- Education: University of Groningen
- Occupation: President of the European Hockey Federation
- Predecessor: Martin Gotheridge
- Honours: Knight of the Order of Orange-Nassau

= Marijke Fleuren =

Hockey executive

Marijke Fleuren (née Marijke van Walsem) is the president of the European Hockey Federation (EHF) and International Hockey Federation (FIH) Executive Board member. She became Knight of the Order of Orange-Nassau in 2014.

Before starting her work for the EHF, Fleuren was an active member of the Leidse and Oegstgeester Mixed Hockey Club. She was also member of the board, and vice-president of the Dutch National Field Hockey organisation ('KNHB').
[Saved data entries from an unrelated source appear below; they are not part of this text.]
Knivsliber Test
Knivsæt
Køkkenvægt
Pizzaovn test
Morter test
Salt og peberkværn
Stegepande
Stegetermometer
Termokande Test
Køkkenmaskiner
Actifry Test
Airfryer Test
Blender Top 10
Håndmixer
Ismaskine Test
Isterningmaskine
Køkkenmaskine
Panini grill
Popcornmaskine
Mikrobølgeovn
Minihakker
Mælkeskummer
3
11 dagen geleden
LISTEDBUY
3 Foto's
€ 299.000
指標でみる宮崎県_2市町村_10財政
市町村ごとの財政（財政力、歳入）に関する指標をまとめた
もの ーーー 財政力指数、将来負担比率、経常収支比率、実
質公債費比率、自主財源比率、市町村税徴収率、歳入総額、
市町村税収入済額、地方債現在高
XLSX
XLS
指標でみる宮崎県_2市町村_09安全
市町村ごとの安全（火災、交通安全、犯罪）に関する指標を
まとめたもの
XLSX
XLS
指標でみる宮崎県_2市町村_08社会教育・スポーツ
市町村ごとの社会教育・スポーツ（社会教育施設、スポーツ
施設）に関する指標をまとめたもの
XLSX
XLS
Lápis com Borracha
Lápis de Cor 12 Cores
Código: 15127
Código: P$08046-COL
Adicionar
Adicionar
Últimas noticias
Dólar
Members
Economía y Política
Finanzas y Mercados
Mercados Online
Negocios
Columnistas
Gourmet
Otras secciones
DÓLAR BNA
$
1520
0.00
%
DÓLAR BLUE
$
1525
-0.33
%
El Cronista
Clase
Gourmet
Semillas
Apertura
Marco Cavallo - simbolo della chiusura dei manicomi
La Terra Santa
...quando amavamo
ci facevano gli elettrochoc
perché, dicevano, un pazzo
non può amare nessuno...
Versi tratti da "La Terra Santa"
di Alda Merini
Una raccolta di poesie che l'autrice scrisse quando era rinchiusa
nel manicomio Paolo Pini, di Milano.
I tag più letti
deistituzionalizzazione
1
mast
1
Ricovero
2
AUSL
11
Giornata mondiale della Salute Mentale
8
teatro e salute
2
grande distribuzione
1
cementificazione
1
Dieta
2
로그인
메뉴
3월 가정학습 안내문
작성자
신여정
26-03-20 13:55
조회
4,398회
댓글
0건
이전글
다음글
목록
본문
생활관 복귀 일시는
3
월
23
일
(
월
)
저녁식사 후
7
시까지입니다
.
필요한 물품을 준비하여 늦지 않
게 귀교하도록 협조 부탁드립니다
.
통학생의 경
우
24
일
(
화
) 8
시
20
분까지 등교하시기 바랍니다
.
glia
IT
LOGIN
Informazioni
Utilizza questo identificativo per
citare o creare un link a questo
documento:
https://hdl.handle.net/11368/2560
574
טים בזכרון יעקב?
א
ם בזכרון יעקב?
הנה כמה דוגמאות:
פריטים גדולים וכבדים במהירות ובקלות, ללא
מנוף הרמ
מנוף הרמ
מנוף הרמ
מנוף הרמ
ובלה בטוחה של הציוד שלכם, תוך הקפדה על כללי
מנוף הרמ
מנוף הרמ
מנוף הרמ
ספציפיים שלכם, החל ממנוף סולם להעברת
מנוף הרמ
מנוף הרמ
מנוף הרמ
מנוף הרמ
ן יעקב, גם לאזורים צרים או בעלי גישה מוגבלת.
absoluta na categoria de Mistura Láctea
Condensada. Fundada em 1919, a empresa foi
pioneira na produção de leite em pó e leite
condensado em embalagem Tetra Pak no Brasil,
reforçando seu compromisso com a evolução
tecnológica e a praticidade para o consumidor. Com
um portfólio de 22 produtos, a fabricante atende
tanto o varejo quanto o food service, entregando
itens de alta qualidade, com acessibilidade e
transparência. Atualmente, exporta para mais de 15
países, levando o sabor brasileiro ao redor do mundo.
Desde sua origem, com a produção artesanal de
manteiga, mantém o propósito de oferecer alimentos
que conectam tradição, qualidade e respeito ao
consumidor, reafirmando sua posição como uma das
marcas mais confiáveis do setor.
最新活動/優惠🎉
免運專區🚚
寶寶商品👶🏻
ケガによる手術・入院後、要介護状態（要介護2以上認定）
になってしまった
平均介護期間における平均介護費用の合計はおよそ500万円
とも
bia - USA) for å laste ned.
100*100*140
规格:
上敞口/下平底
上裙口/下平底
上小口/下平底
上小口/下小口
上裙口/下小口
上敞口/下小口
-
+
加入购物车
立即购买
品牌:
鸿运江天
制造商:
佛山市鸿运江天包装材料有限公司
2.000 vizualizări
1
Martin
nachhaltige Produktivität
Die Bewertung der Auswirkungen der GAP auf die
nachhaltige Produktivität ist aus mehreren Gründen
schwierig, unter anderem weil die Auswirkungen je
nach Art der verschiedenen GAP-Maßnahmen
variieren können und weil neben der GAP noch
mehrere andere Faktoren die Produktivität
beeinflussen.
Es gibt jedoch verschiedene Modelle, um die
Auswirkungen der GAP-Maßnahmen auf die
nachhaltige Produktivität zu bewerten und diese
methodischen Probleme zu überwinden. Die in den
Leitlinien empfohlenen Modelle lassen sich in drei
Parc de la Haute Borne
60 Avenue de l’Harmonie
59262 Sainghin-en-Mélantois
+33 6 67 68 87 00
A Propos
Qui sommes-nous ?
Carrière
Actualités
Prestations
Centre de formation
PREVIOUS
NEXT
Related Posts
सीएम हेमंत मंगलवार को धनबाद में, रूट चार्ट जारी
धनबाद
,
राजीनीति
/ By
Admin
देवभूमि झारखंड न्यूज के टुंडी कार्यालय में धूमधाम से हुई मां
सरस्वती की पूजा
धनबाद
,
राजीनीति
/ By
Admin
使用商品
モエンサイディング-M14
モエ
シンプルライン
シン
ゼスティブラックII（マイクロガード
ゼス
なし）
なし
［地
While at the KNHB she spearheaded the campaign 'Samen voor Sportiviteit en Respect' ('Together for Sportsmanship and Respect'), for which the organization won the European Fair Play Plaque of Merit and Diploma in 2009. She was made an honorary member of the KNHB in 2002. She has been the president of the EHF since August 2011, and started a second term as president in 2015.

Fleuren is a strong proponent of gender equality in sport, and is a member of the IOC Women in Sport Commission. In November 2018 she received the FIH President's Award for her role in the advancement of field hockey in Europe and gender equality in the sport.